In terms of modelling effectiveness, we find a considerably improved fit through acknowledging non-stationarity and spillover in environmental impacts. We have shown considerable variability in impacts of social environments, especially neighborhood cohesion. Spillover effects are also considerable, especially for neighborhood crime.
Policy Relevance
Our study has therefore highlighted both the strength and spatial variability of crime and social cohesion effects. Spillover effects are also clearly relevant. Moreover, neighborhood cohesion measures have been problematic to measure directly, and this paper has shown their importance to mental health.
By considering commonly used approaches critically, our broader goal has been to establish that a more nuanced approach is relevant to gauging impacts of environmental determinants on mental health outcomes, so guiding public health intervention and needs assessment more precisely. As the study [48] mentions, a one-size-fits-all approach has limitations and (with regard to neighborhood obesity) that “continued research focusing on space and place in relation to obesity prevalence should further elaborate distinctive areas of the US in need of tailored interventions and public health policies and the unique factors linked to obesity across areas of the country”. A spatial regime analysis, as discussed above, translates and summarizes these varying influences in a way accessible to public health planners.
Designing place-based interventions to reduce crime and increase social cohesion should reflect subregional (e.g., urban–rural) differences in their impacts, and overspilling effects across boundaries.
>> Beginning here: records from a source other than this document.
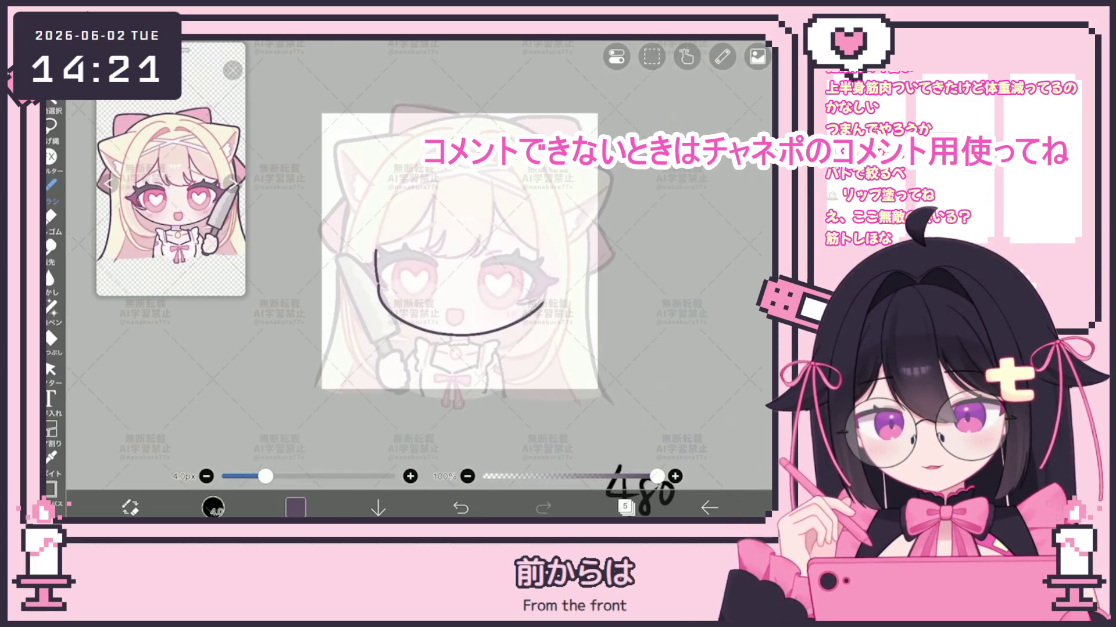
key(ctrl+z)
scroll(443, 252, up, 3)
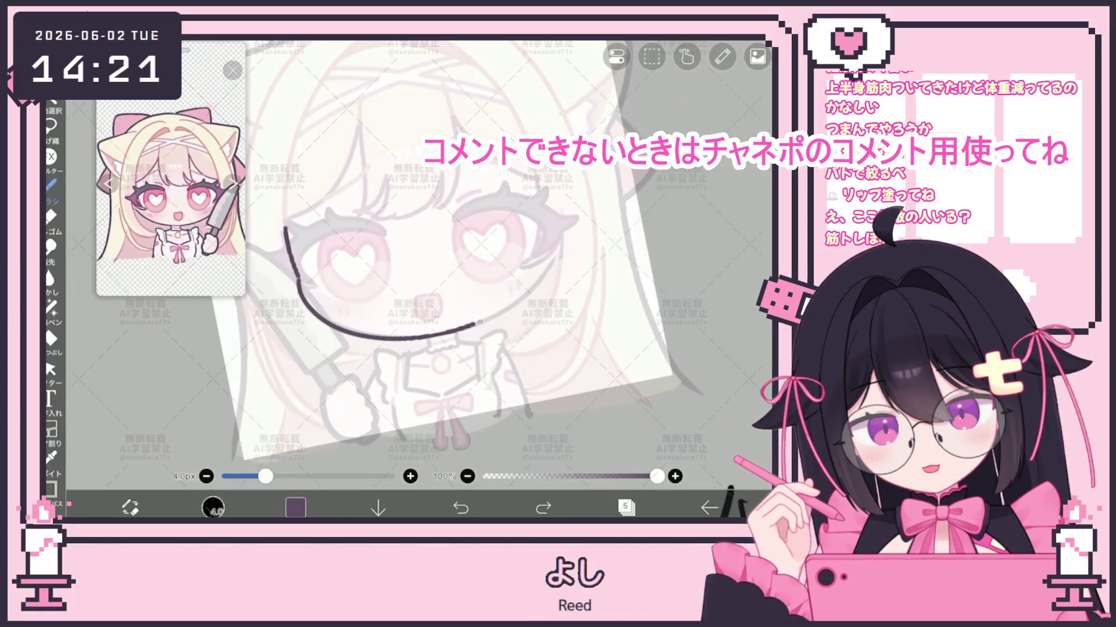
Replace the rough jaw strokes with one dark curve from the left cheek, under the chin, to the right.
key(ctrl+z)
drag(298, 291, 412, 336)
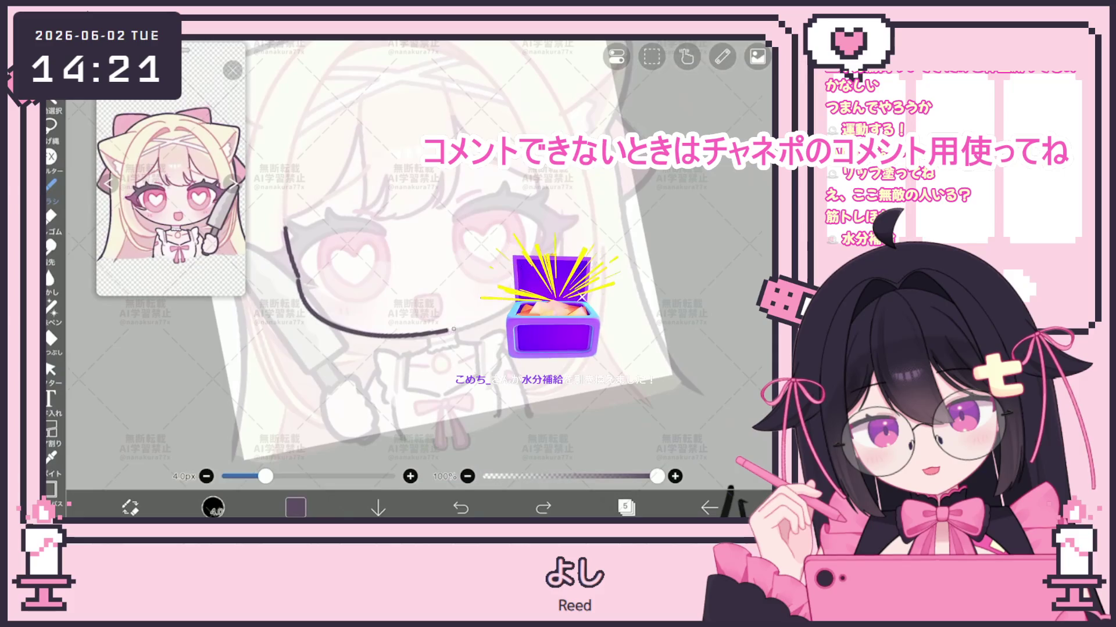
key(ctrl+z)
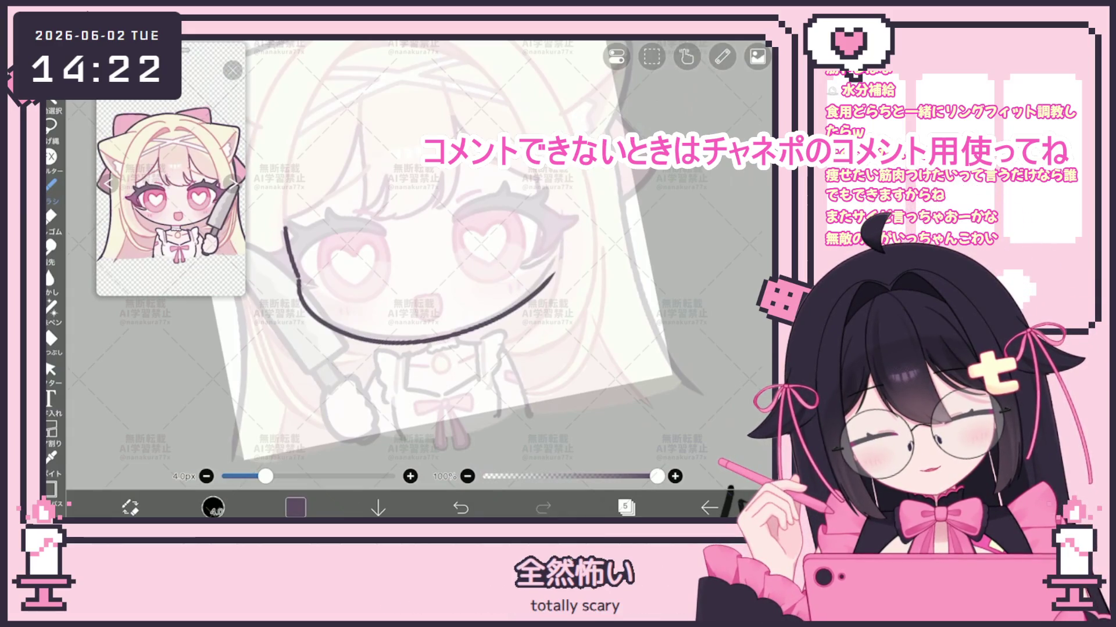
drag(300, 283, 559, 260)
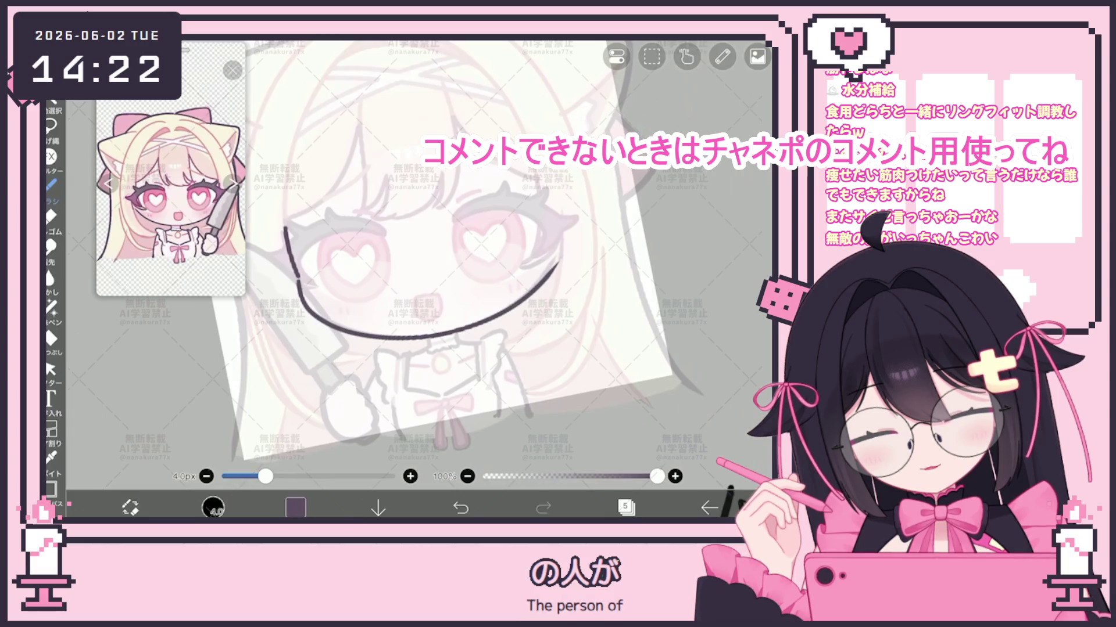
scroll(442, 250, down, 5)
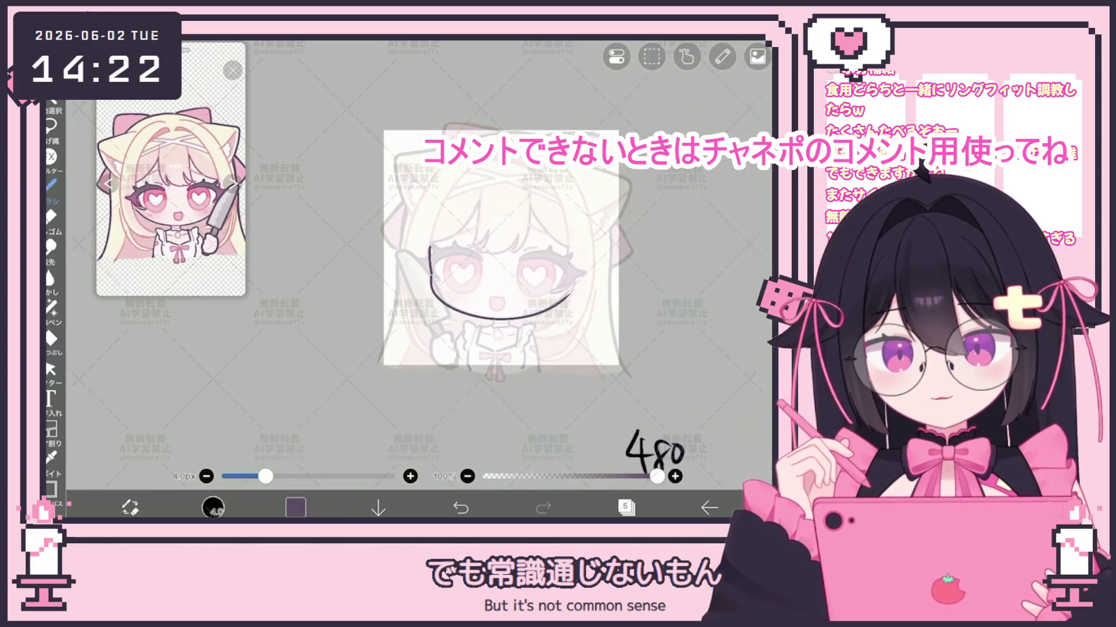
scroll(418, 261, up, 5)
key(ctrl+z)
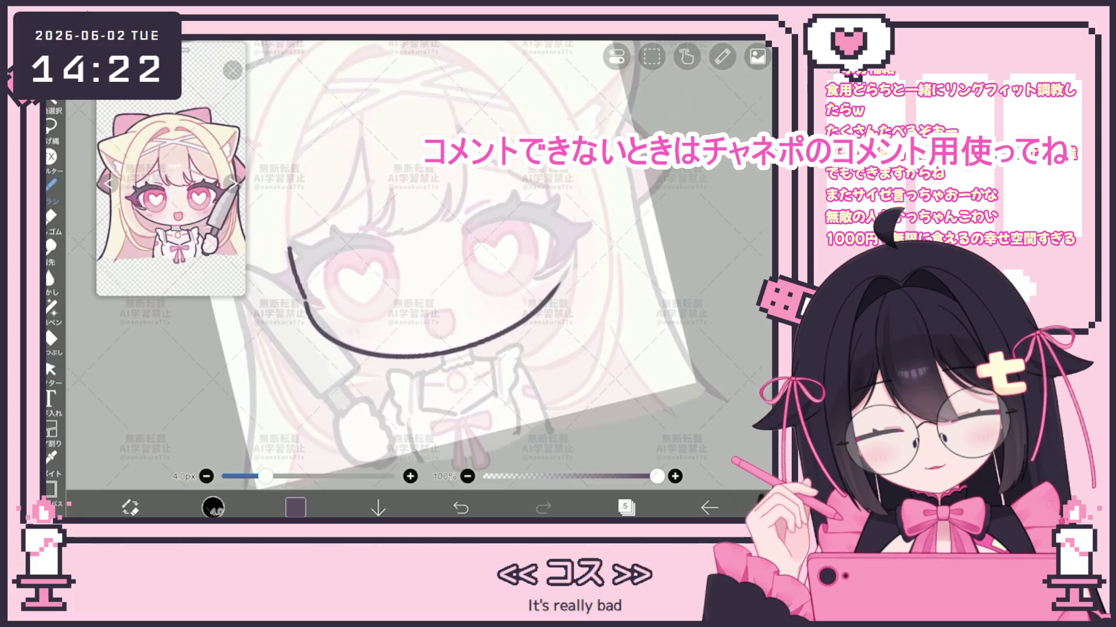
scroll(418, 262, down, 5)
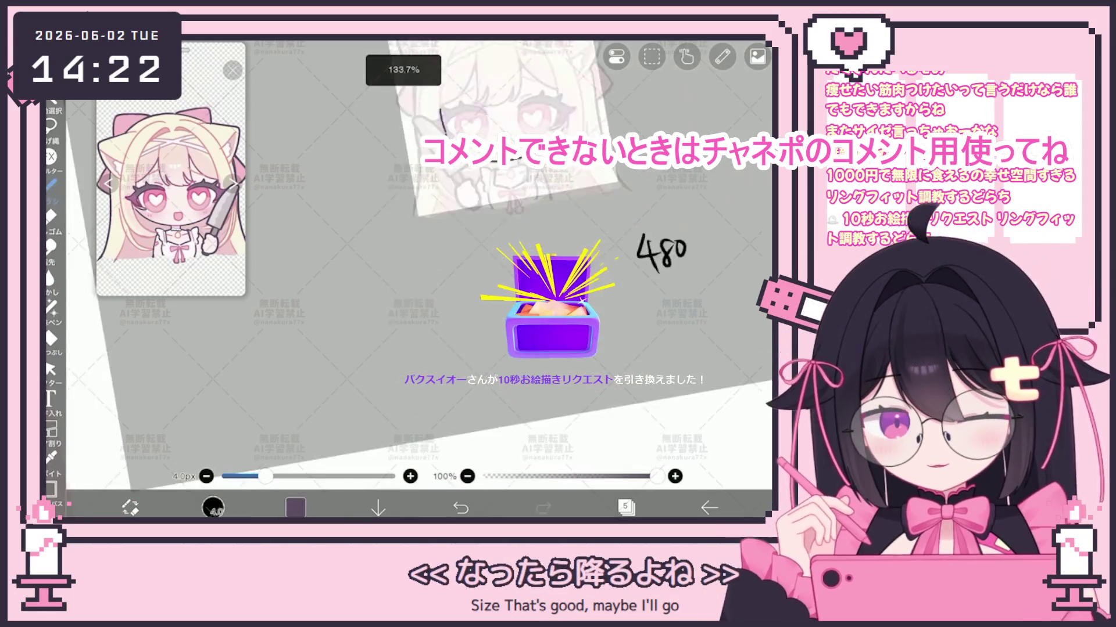
scroll(418, 262, up, 3)
Sketch the Ring Fit ring with its top band and two hand grips in the blank area.
mouse_move(444, 239)
mouse_down()
mouse_move(407, 343)
mouse_move(448, 240)
mouse_up()
key(ctrl+z)
drag(399, 291, 383, 326)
This implies gains from intersectoral collaboration (e.g., between public health, policing, urban planning, and community development) [57].
The contribution of the present paper is also to public health intelligence, a prerequisite to policy framing [58]. For example, our development of a neighborhood index of cohesion via spatial disaggregation has wider implications for improved neighborhood risk profiling. Thus, Rothenberg et al. [59], mention “advances in the ability to compare large areas, but with a concomitant deficiency in tools for public health workers to assess the status of local health and health disparities. Large area assessments are important, but the need for neighborhood action requires a greater focus on local information and analysis, emphasizing method over prespecified content”.
5. Conclusions
We have focused in this study on contextual effects in spatial epidemiology, namely the impacts of socio-behavioral environments on neighborhood mental health, and the implications for public health policy-framing. In particular, we have considered variations in neighborhood depression incidence according to levels of cohesion and crime, and aimed to provide a nuanced assessment of how these impacts operate spatially, moving beyond the simplifying assumptions of the standard Bayesian disease mapping approach. We have shown much improved fit through acknowledging non-stationarity and spillover, apparent especially in variable impacts of neighborhood cohesion, and spillover effects for neighborhood crime.